Die Nichtzahlung des Arbeitsentgelts trotz eines bestehenden Anspruchs rechtfertigt allerdings nach der Systematik des Gesetzes nicht die Annahme eines Härtefalls iS des § 130 Abs 3 Satz 1 Nr 2 SGB III. Danach wird der Bemessungsrahmen, aus dem sich der Bemessungszeitraum nach oben geschilderter Maßgabe errechnet, von einem Jahr auf zwei Jahre erweitert, wenn es mit Rücksicht auf das Bemessungsentgelt im erweiterten Bemessungsrahmen (zwei Jahre) unbillig hart wäre, von dem Bemessungsentgelt im Bemessungszeitraum (beim Ausscheiden des Klägers aus dem Beschäftigungsverhältnis abgerechnete Entgeltabrechnungszeiträume innerhalb des letzten Jahres der Beschäftigung) auszugehen. Der Regelung in § 131 Abs 1 Satz 2 2. Alt SGB III (fiktiver Zufluss wegen Zahlungsunfähigkeit des Arbeitgeber) hätte es ansonsten nicht bedurft. Während der Gesetzgeber mit § 131 Abs 1 Satz 2 SGB III auf die Rechtsprechung des BSG (im Rahmen des Arbeitsförderungsgesetzes) zur nachträglichen Vertragserfüllung reagiert hat (vgl hierzu Behrend in Eicher/Schlegel, SGB III § 131 RdNr 56 ff, Stand Juni 2007), erfasst die Härtefallregelung des § 130 Abs 3 Satz 1 Nr 2 SGB III die Fälle, in denen das geringere Arbeitsentgelt des Bemessungszeitraums - gewissermaßen im Sinne einer Momentaufnahme - nicht repräsentativ für die Höhe des Alg die wahren Verhältnisse widerspiegelt, die sich aus höheren Arbeitsentgeltansprüchen eines längeren Bemessungszeitraums ergeben. Auf die vom LSG aufgeworfene Rechtsfrage (prozentuale Höhe des Arbeitsentgeltverlusts als Voraussetzung für die Annahme eines Härtefalls) kommt es deshalb, unabhängig davon, dass das LSG § 130 Abs 3 SGB III ohnedies nicht richtig angewandt hat, nicht an.

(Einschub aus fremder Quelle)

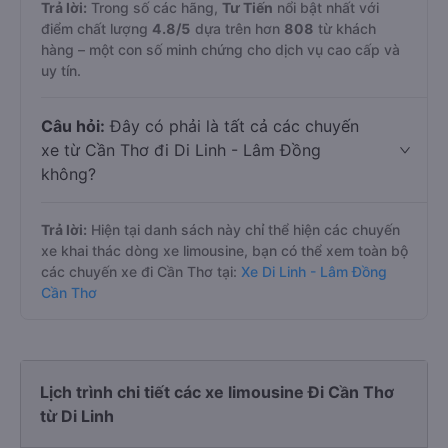
Trả lời:
Trong số các hãng,
Tư Tiến
nổi bật nhất với
điểm chất lượng
4.8
/5
dựa trên hơn
808
từ khách
hàng – một con số minh chứng cho dịch vụ cao cấp và
uy tín.
Câu hỏi:
Đây có phải là tất cả các chuyến
xe từ Cần Thơ đi Di Linh - Lâm Đồng
không?
Trả lời:
Hiện tại danh sách này chỉ thể hiện các chuyến
xe khai thác dòng xe limousine, bạn có thể xem toàn bộ
các chuyến xe đi Cần Thơ tại:
Xe Di Linh - Lâm Đồng
Cần Thơ
Lịch trình chi tiết các xe limousine Đi Cần Thơ
từ Di Linh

Da das LSG schon wegen fehlender tatsächlicher Feststellungen über die Sache neu zu befinden hat, ist nicht entscheidungserheblich, dass nach der Rechtsprechung des 4. und 9. Senats des BSG die Sache (auch) deswegen an das LSG zurückzuverweisen wäre, weil das Verfahren vor dem LSG mangels vorschriftsmäßiger Besetzung an einem absoluten, von Amts wegen zu beachtenden Mangel leidet (Urteile vom 23. August 2007 - B 4 RS 2/06 R - und 8. November 2007 - B 9/9a SB 3/06 R: Entscheidung des Einzelrichters trotz Annahme einer grundsätzlichen Bedeutung der Sache, wie sich aus der Zulassung der Revision durch den Einzelrichter ergibt).
Das LSG wird ggf auch über die Kosten des Revisionsverfahrens zu befinden haben.